The role of exogenously administered murine amyloid-beta in disrupting different phases of the learning process: from consolidation to extinction

Abstract

The presence of soluble Aß oligomers alters synaptic function and is implicated in cognitive dysfunction. Furthermore, established research in rodents indicates that intracerebroventricular (ICV) injections of human Aß alters both the acquisition and consolidation of associative memories, but little is understood about how oligomeric Aß impacts the retrieval of those memories, or their extinction. Murine and human Aß differ by three amino acids (R5G, Y10F, H13R) which alter aggregation efficacy and diminish toxicity. The purpose of the present experiments was to determine how oligomeric murine Aß impacts the consolidation, retrieval, and extinction of associative memories. Using a contextual fear-conditioning (CFC) paradigm, five experiments were carried out to disentangle which phase of learning, consolidation and/or retrieval is impacted in the presence of murine Aß oligomers.^

In Experiments 1, 2, and 3, animals received an injection of Aß or sterile saline immediately following training, or 2 or 6 hours post-training, and were tested in the same context 42-48 hours later. Results indicate that Aß infusions within 2 hours of training lead to decreased freezing behavior, indicating that murine Aß disrupted the consolidation and possibly the retrieval of the context-shock pairing. In Experiment 4, animals were trained in CFC and received injections of Aß or sterile saline 46 hours later.
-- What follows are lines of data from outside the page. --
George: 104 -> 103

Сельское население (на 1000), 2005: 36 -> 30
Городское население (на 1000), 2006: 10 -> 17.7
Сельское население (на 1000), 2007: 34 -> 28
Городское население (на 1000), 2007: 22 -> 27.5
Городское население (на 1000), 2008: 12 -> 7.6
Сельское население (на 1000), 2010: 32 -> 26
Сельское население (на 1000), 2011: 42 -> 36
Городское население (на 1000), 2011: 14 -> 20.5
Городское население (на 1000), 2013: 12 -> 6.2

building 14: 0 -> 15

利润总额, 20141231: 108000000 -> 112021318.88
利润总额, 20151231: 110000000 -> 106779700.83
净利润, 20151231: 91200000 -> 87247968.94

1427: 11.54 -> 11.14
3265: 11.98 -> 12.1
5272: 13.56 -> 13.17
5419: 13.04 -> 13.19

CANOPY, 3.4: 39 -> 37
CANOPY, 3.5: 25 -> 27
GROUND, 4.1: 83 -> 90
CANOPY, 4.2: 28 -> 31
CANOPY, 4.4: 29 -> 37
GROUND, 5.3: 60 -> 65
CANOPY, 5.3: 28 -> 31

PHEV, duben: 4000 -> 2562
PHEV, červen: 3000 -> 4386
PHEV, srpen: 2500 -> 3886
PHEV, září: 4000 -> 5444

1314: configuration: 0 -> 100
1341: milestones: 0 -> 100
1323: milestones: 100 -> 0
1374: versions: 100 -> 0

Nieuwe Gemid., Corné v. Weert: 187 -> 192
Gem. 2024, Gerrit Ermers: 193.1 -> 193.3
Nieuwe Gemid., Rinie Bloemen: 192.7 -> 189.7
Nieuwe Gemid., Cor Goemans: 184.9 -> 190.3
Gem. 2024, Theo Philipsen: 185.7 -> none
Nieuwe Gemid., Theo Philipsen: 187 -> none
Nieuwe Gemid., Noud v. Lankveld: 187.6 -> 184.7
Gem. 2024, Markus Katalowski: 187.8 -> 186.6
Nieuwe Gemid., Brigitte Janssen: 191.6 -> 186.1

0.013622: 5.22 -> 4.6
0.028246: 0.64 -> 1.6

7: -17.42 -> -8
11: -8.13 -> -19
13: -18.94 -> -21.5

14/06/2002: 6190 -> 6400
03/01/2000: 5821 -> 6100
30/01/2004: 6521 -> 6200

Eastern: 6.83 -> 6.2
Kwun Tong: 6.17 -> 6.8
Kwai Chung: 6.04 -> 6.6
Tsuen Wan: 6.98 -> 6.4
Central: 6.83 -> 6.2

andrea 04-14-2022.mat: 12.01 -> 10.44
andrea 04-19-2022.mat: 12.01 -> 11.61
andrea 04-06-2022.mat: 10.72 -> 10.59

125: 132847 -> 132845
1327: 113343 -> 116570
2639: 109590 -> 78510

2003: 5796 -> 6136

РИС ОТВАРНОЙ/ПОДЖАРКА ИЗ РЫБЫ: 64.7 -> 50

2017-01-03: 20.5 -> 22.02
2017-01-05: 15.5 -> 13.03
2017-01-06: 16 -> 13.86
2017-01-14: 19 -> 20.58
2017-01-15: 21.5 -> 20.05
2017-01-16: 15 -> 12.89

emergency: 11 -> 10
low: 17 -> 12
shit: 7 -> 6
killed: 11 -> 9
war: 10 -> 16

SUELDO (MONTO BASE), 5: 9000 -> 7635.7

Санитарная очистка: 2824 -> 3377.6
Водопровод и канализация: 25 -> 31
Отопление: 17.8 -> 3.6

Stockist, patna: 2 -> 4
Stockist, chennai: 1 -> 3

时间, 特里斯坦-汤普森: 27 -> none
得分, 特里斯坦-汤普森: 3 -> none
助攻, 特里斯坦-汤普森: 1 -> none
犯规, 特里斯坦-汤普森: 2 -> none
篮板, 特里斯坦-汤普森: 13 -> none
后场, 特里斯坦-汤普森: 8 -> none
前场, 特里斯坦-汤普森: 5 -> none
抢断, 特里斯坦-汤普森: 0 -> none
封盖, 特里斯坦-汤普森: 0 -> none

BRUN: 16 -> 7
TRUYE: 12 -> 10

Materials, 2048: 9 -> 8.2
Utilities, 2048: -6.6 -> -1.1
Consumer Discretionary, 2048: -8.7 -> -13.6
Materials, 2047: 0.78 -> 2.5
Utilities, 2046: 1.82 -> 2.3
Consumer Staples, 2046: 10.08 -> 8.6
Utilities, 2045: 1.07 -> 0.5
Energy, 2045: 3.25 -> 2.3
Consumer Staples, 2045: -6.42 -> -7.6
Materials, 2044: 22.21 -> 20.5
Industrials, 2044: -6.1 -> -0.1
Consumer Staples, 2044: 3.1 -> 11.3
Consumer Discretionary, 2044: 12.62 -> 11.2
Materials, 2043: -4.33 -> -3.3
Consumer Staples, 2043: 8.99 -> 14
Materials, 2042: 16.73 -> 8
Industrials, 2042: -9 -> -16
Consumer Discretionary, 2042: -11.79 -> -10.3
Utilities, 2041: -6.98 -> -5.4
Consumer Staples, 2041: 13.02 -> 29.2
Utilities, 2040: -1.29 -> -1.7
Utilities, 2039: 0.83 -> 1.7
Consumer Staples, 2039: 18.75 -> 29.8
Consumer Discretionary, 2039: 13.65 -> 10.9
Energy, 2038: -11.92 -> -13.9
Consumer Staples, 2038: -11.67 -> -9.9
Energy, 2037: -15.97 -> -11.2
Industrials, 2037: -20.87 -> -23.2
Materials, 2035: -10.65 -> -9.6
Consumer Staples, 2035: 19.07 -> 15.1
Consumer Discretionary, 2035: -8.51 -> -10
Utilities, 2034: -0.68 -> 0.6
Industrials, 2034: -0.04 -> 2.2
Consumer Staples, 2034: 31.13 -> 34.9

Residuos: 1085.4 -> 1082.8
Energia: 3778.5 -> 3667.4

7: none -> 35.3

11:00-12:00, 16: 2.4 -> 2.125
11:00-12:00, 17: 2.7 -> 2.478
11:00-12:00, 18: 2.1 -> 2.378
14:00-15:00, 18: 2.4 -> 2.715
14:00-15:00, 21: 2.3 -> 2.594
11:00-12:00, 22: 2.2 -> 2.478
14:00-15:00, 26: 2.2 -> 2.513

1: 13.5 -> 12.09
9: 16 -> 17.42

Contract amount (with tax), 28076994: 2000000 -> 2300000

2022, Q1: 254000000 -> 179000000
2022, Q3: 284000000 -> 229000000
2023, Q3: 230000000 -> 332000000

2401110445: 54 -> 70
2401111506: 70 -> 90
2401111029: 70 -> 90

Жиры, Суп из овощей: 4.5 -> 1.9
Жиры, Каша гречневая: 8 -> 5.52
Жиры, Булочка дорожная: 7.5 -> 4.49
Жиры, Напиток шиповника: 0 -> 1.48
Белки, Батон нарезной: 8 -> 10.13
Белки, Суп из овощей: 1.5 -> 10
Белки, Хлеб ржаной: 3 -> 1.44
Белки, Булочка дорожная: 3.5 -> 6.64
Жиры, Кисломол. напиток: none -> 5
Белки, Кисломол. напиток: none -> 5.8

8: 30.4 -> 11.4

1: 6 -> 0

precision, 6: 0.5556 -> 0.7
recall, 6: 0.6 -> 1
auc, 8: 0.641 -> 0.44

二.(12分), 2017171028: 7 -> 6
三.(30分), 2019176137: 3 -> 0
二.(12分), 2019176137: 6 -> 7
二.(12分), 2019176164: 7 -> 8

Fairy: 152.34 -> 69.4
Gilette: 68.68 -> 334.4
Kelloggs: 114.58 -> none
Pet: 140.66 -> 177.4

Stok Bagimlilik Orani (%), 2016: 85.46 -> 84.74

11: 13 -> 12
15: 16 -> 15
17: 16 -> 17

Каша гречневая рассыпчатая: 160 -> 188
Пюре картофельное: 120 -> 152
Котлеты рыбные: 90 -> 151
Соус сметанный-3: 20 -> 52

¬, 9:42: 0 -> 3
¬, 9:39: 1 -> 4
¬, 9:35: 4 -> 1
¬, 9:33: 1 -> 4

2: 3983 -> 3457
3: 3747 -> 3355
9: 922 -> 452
Two hours after infusions, freezing behavior was assessed in the same context. Results from Experiment 3 revealed that Aß infusions 2 hours prior to testing had no impact on freezing behavior. Together these results indicate that Aß is disrupting the consolidation of new memories, but is not impacting the recovery of previously consolidated information.^

Experiment 5 investigated the ability of murine Aß to disrupt the extinction of learned fear. This study utilized a LPS-induced Aß production protocol previously utilized in our laboratory. Findings revealed that murine Aß is also capable of disrupting, or at least delaying extinction learning. This research suggests that despite differences between murine and human Aß, the functional outcomes on memory are strikingly similar. Thus, models utilizing endogenous or exogenous mAß in non-transgenic animals can be useful in examining the role of Aß in memory processes and the subtle ways in which Aß oligomers alter synaptic functioning.